Report touts continuous manufacturing to enhance US drug supplies

Pills on assembly line
Pills on assembly line

Mike Mareen / iStock

Experts have long touted continuous manufacturing as one of the solutions for shoring up the US drug supply chain, but it was only in January that Continuous Pharmaceuticals won a contract to set up the United States' first Food and Drug Administration (FDA)-approved continuous production facility, according to Fierce Pharma. (Prior to that, manufacturers of at least six drugs have partially used continuous manufacturing since the concept came up in 2007.)

Despite the apparent hesitation, a recent comparative risk study on oral solid dosage (OSD) pharmaceuticals suggests that not only does continuous manufacturing lead to higher net present values (NPVs) compared with traditional batch manufacturing, but NPV for continuous manufacturing in the United States is higher than in China or India.

In the study, solo author Clifford V. Rossi, PhD, of the Robert H. Smith School of Business at the University of Maryland, also summarizes the risks that companies face in switching to continuous manufacturing. He concludes, "Crafting public policies to address such industry barriers and risks to domestic and advanced technology pharmaceutical manufacturing investment will be essential in ultimately stimulating such investments."

The results were published Sep 30 and funded in part by the FDA.

Continuous trumps batch production

Continuous manufacturing is exactly that—it continuously forms a product on one end-to-end line, integrating all testing, feeding, and processing.

As Rossi relates in his study, continuous manufacturing has higher output quality and enhanced flexibility in downsizing or increasing production levels, all of which can help with drug shortages. In addition, it is associated with better efficiency and fewer labor touchpoints, which can improve safety, and its reduced facility equipment and land needs may result in lower upfront investment and environmental conflicts.

Companies, however, have not flocked toward continuous manufacturing because of uncertainties around regulatory and compliance, operations, geopolitical and external factors, environmental legislation, financial outcomes, and more. In addition, Rossi notes that most companies, particularly brand-drug companies, tend to invest more heavily in research and development compared with manufacturing.

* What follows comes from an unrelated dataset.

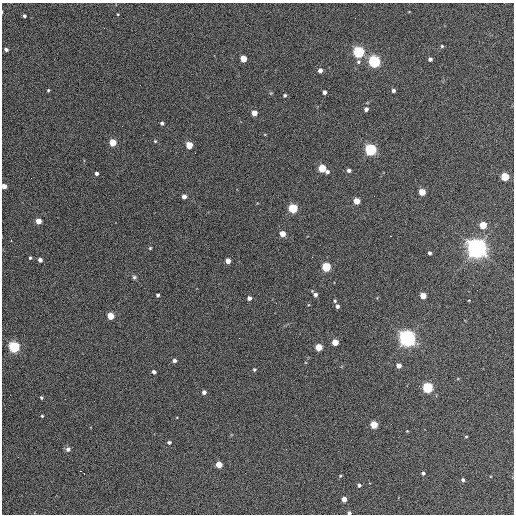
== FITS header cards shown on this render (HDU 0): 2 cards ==
NAXIS1  =                  512 / Axis length
NAXIS2  =                  512 / Axis length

While Rossi's study makes a compelling case for continuous manufacturing, he writes, "The extent to which leveraging advanced manufacturing capabilities can enable more resilient and secure US production of pharmaceuticals depends on developing domestic access to [active pharmaceutical ingredients], and reducing regulatory, financial and environmental uncertainty for pharmaceutical makers."

Economic, not just idealistic, benefits

To evaluate the functional merits of continuous manufacturing, Rossi created a stochastic model that used 156 different domestic and foreign manufacturing scenarios to create 10,000 different investment outcomes. He examined NPV across brand and generic manufacturing, comparing batch versus continuous manufacturing for financial revenue, and across site locations in the United States, China, India, and Ireland.

Rossi found that, in almost all scenarios, continuous manufacturing NPVs exceeded those of batch manufacturing. This applied to both generic and brand companies even though generic companies operate in a much more competitive environment. The only exception was a scenario with the most extreme cost volatility (15%) and the most conservative investment value at risk (99th percentile).

The model also projected higher NPVs for US-based batch processing facilities compared with batch processing facilities in China or India, further cementing the argument to not only onshore manufacturing but to convert to continuous manufacturing.

For instance, current US corporate tax rates for companies that invested in continuous manufacturing (21%) were associated with a higher NPV than batch processing in China or India but not Ireland, where corporate tax rates are 12%. If US corporate tax rates were to increase to 28%, however, net NPV lowers for US continuous manufacturing investments.

"Results indicate that continuous manufacturing has the potential to make manufacturing of OSD pharmaceuticals more economically attractive in the U.S. than foreign manufacturing of those products," Rossi writes.

"The finding that batch manufacturing of OSD products in the U.S. is economically more attractive than investing in batch processes in China or India is driven by a combination of factors, including competitive corporate tax rates and nonmanufacturing hedging costs that appear to already favor pharmaceutical manufacturing investments more broadly in the US and would be further enhanced by investment in lower cost [continuous manufacturing] technology."